→ WHAT YOU NEED TO DO:
a) Write out the speech API email thread from "As I indicated" up to and including "2. Editor commitment(s)".
b) In the speech API email thread, what is the third item on the list of things needed to review new charter addition proposals?
c) Carry on the speech API email thread from its last line.

Re: Speech Recognition and Text-to-Speech Javascript API - seeking feedback for eventual standardization

Olli Pettay Mon, 09 Jan 2012 08:36:40 -0800

On 01/09/2012 06:17 PM, Young, Milan wrote:

To clarify, are you interested in developing the entirety of the JS API
we developed in the HTML Speech XG, or just the subset proposed by
Google?


Not sure if you sent the reply to me only on purpose.
CCing the WG and XG lists.

Since from practical point of view
the API+protocol XG defined is a huge thing to implement at once, it
makes sense to implement it in pieces. Something like
(1) Initial API implementation. Some subset of what XG defined
    Not necessarily exactly what Google proposed but something close to
    it. Support for remote speech services could be in the initial API,
    but if UA doesn't implement the protocol, it would just fail when
    trying to connect to remove services.
(2) Simultaneously or later - depending on the protocol standardization
    in IETF or elsewhere - support remote speech services
(3) implement some more of the API XG defined (if needed by web
    developers or web services)
(4) Implement <reco>? I'm not at all convinced we need reco element
    since automatic value binding makes it just a bit strange and
    inconsistent.

This is the way web APIs tend to evolve. Implement first something quitesmall, and then add new features if/when needed.




-Olli


Thanks


-----Original Message-----
From: Olli Pettay [mailto:olli.pet...@helsinki.fi]
Sent: Monday, January 09, 2012 8:13 AM
To: Arthur Barstow
Cc: ext Satish S; Peter Beverloo; Glen Shires; public-webapps@w3.org;
public-xg-htmlspe...@w3.org; Dan Burnett
Subject: Re: Speech Recognition and Text-to-Speech Javascript API -
seeking feedback for eventual standardization

On 01/09/2012 04:59 PM, Arthur Barstow wrote:

Hi All,

As I indicated in [1], WebApps already has a relatively large number
of specs in progress and the group has agreed to add some new specs.
As such, to review any new charter addition proposals, I think we need

at least the following:

1. Relatively clear scope of the feature(s). (This information should
be detailed enough for WG members with relevant IP to be able to make
an IP
assessment.)

2. Editor commitment(s)

3. Implementation commitments from at least two WG members

Is this really requirement nowadays?
Is there for example commitment to implement File System API?
http://dev.w3.org/2009/dap/file-system/file-dir-sys.html

But anyway, I'm interested to implement the speech API, and as far as I
know, also other people involved with Mozilla have shown interest.


4. Testing commitment(s)

Re the APIs in this thread ->  I think Glen's API proposal [2]
adequately addresses #1 above and his previous responses imply support

for #2 but it would be good for Glen, et al. to confirm. Re #3, other
than Google, I don't believe any other implementor has voiced their
support for WebApps adding these APIs. As such, I think we we need
additional input on implementation support (e.g. Apple, Microsoft,

Mozilla, Opera, etc.).

It doesn't matter too much to me in which group the API will be
developed (except that I'm against doing it in HTML WG).
WebApps is reasonably good place (if there won't be any IP issues.)

Dataset records

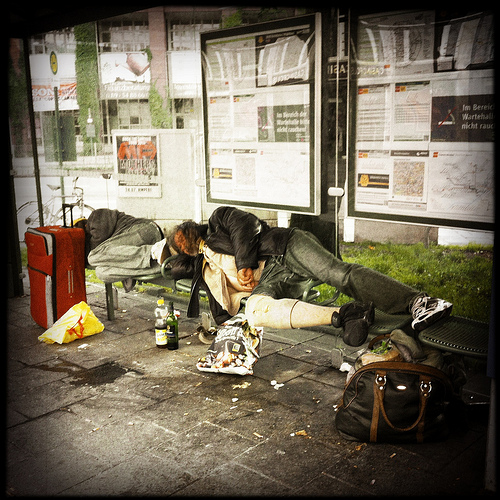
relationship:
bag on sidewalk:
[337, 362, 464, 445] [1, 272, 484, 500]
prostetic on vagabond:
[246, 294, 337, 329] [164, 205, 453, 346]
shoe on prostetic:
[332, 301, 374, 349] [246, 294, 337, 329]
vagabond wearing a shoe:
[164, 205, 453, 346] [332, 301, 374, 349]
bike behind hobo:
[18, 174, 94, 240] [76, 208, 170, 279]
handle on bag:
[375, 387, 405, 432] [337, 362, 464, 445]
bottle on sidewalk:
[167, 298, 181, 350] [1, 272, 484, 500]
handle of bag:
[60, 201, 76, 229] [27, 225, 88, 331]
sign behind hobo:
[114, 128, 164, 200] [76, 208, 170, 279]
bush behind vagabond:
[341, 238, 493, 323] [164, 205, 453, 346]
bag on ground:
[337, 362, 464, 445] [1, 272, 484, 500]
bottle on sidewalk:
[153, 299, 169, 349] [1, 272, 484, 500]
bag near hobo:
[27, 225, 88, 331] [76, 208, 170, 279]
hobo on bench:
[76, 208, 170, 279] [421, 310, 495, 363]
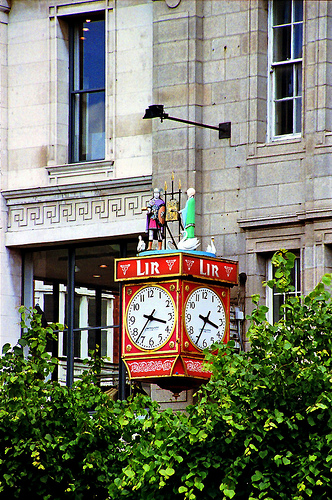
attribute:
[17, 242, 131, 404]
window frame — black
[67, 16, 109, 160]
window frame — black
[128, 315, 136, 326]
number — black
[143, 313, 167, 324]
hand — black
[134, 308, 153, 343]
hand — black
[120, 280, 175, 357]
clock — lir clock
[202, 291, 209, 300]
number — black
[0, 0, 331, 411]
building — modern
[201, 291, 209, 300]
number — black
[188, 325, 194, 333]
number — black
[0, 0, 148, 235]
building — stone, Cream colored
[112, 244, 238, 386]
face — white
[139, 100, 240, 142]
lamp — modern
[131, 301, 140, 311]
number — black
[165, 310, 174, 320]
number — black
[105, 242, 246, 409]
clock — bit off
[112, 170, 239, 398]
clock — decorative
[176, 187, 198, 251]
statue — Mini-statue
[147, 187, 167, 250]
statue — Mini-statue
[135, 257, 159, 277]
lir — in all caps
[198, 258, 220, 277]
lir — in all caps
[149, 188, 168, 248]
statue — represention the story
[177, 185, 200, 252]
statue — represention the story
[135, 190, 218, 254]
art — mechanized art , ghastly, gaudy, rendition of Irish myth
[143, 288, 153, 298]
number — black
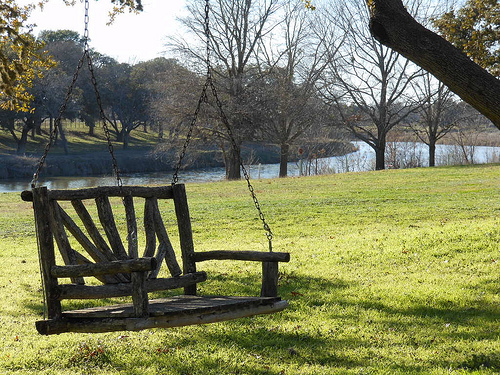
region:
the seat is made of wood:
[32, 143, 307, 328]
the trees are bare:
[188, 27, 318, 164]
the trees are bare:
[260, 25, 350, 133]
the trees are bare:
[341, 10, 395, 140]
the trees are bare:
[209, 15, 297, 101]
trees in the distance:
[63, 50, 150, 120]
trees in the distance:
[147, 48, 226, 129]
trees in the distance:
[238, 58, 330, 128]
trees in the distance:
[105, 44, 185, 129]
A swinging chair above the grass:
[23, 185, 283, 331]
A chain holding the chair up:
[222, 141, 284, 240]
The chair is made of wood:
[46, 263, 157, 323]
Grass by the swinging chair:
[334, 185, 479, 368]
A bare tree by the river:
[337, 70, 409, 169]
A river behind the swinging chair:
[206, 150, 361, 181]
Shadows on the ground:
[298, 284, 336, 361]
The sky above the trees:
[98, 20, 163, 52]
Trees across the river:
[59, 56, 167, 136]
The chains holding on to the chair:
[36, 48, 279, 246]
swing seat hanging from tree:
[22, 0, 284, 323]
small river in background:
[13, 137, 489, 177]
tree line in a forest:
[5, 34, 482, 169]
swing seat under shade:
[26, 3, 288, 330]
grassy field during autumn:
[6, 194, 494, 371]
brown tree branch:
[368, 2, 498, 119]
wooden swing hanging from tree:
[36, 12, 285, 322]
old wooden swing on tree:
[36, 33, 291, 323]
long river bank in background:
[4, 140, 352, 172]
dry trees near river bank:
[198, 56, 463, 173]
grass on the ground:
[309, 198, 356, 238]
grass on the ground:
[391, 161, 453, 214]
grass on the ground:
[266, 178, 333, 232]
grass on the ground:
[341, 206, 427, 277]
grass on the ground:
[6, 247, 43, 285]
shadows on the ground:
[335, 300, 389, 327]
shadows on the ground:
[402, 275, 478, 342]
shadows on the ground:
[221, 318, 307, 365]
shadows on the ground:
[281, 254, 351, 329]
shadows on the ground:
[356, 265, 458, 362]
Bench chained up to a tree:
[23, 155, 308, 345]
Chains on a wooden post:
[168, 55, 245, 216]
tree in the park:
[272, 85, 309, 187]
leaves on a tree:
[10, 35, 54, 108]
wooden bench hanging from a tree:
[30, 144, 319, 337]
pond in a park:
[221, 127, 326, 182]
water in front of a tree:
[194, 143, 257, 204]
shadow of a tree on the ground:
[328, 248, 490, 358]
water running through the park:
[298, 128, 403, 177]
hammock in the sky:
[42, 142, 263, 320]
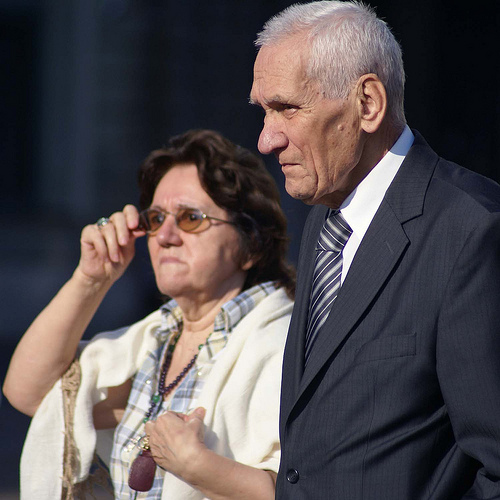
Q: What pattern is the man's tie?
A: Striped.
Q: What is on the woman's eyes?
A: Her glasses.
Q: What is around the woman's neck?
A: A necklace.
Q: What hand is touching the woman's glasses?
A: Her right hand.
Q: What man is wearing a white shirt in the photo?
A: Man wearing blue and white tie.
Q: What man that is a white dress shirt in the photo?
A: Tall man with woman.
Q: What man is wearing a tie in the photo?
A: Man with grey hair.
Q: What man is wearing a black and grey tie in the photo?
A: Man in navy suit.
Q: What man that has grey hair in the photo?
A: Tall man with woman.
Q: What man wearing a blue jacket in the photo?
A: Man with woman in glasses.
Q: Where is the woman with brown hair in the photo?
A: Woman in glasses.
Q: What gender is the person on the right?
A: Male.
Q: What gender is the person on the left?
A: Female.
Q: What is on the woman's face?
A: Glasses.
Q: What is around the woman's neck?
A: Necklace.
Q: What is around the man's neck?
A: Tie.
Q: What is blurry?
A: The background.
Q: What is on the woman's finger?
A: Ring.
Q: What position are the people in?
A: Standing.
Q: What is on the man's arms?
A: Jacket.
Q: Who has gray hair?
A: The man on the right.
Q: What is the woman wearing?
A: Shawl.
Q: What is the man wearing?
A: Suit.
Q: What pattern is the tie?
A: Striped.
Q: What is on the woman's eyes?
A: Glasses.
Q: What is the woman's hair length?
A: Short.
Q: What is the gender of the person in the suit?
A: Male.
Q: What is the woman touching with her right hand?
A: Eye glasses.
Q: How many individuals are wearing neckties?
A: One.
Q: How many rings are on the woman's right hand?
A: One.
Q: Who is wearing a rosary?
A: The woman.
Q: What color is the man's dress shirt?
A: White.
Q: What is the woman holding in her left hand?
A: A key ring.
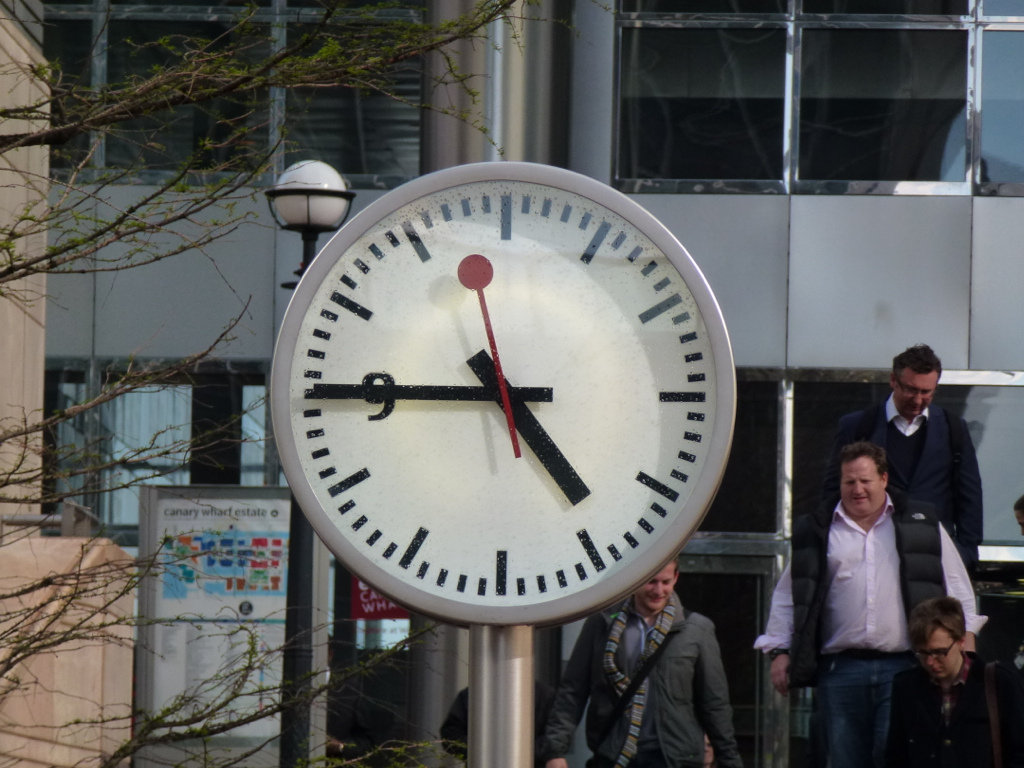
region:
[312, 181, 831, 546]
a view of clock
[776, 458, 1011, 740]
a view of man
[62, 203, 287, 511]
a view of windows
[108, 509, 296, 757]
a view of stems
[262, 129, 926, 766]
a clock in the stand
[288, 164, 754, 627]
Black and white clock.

==

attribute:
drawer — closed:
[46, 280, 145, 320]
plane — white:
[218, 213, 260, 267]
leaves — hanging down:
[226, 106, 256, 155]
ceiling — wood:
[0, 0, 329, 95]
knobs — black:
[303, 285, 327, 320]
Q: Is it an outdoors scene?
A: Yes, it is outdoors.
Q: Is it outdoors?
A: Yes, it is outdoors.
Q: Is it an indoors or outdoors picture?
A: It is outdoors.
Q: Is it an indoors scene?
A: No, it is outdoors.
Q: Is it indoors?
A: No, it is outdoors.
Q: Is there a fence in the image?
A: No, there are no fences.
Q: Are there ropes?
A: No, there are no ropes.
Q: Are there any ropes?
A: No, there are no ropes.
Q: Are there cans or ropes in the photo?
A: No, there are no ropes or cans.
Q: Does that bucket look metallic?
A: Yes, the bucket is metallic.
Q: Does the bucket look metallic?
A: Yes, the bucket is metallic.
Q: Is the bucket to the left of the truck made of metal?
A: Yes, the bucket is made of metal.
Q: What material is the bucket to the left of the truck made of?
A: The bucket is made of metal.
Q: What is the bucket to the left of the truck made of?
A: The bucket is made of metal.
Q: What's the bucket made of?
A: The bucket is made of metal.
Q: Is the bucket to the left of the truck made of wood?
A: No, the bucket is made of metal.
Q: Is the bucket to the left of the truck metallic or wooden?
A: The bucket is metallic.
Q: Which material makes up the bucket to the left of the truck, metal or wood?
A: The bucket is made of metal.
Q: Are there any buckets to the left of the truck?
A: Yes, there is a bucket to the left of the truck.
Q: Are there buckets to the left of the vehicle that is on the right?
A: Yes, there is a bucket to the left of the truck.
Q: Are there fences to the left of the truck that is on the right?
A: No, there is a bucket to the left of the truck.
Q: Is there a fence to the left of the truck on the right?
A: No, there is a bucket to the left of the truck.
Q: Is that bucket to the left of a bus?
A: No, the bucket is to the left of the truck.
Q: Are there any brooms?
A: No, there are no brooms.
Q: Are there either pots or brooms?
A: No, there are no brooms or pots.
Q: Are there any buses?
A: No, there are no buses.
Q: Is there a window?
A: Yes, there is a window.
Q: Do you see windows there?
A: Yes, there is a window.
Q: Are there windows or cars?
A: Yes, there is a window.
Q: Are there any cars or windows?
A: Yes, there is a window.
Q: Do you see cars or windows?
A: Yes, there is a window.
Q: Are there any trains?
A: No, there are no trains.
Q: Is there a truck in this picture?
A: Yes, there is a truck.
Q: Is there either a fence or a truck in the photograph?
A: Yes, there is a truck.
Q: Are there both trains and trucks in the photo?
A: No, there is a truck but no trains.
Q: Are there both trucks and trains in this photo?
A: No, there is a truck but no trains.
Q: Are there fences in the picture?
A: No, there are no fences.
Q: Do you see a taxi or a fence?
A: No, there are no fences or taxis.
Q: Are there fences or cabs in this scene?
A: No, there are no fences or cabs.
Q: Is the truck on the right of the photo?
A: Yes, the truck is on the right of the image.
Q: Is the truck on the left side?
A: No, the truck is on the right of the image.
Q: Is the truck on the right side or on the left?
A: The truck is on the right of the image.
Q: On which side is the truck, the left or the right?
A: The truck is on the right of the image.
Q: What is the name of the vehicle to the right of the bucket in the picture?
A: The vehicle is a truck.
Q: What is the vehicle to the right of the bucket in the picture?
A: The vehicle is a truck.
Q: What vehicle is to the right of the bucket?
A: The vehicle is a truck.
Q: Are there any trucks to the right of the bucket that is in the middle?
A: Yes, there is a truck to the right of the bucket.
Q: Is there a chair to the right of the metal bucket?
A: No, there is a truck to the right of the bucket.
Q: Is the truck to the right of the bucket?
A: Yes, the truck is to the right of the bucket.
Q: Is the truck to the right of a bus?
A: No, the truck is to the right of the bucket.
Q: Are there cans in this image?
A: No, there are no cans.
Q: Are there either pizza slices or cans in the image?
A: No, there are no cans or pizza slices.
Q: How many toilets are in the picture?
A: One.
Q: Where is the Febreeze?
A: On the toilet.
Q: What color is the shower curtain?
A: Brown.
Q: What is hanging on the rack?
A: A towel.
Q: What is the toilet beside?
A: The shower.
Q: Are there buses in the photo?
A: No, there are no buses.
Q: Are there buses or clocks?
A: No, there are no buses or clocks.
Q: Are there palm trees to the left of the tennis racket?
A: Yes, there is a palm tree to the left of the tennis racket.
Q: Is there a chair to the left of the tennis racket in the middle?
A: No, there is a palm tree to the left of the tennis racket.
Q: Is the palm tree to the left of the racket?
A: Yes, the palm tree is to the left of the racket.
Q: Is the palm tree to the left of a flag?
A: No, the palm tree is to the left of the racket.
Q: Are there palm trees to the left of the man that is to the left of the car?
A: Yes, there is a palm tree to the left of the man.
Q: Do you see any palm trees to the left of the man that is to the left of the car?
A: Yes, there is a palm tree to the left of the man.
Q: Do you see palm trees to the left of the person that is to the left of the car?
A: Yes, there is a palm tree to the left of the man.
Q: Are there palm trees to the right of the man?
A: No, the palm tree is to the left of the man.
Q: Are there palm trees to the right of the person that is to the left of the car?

→ TASK-BY-TASK RESULTS:
a)
As I indicated in [1], WebApps already has a relatively large number
of specs in progress and the group has agreed to add some new specs.
As such, to review any new charter addition proposals, I think we need

at least the following:

1. Relatively clear scope of the feature(s). (This information should
be detailed enough for WG members with relevant IP to be able to make
an IP
assessment.)

2. Editor commitment(s)

b) Implementation commitments from at least two WG members.

c)
-Olli


Re the markup question ->  WebAppsdoes have some precedence for

defining

markup (e.g. XBL2, Widget XML config). I don't have a strong opinion

on

whether or not WebApps should include the type of markup in the XG
Report. I think the next step here is for WG members to submit

comments

on this question. In particular, proponents of including markup in
WebApps' charter should respond to #1-4 above.

-AB

[1]

http://lists.w3.org/Archives/Public/public-webapps/2011OctDec/1474.html

[2]

http://lists.w3.org/Archives/Public/public-webapps/2011OctDec/att-1696/s
peechapi.html




On 1/5/12 6:49 AM, ext Satish S wrote:


2) How does the draft incorporate with the existing<input speech>
API[1]? It seems to me as if it'd be best to define both the

attribute

as the DOM APIs in a single specification, also because they share
several events (yet don't seem to be interchangeable) and the
attribute already has an implementation.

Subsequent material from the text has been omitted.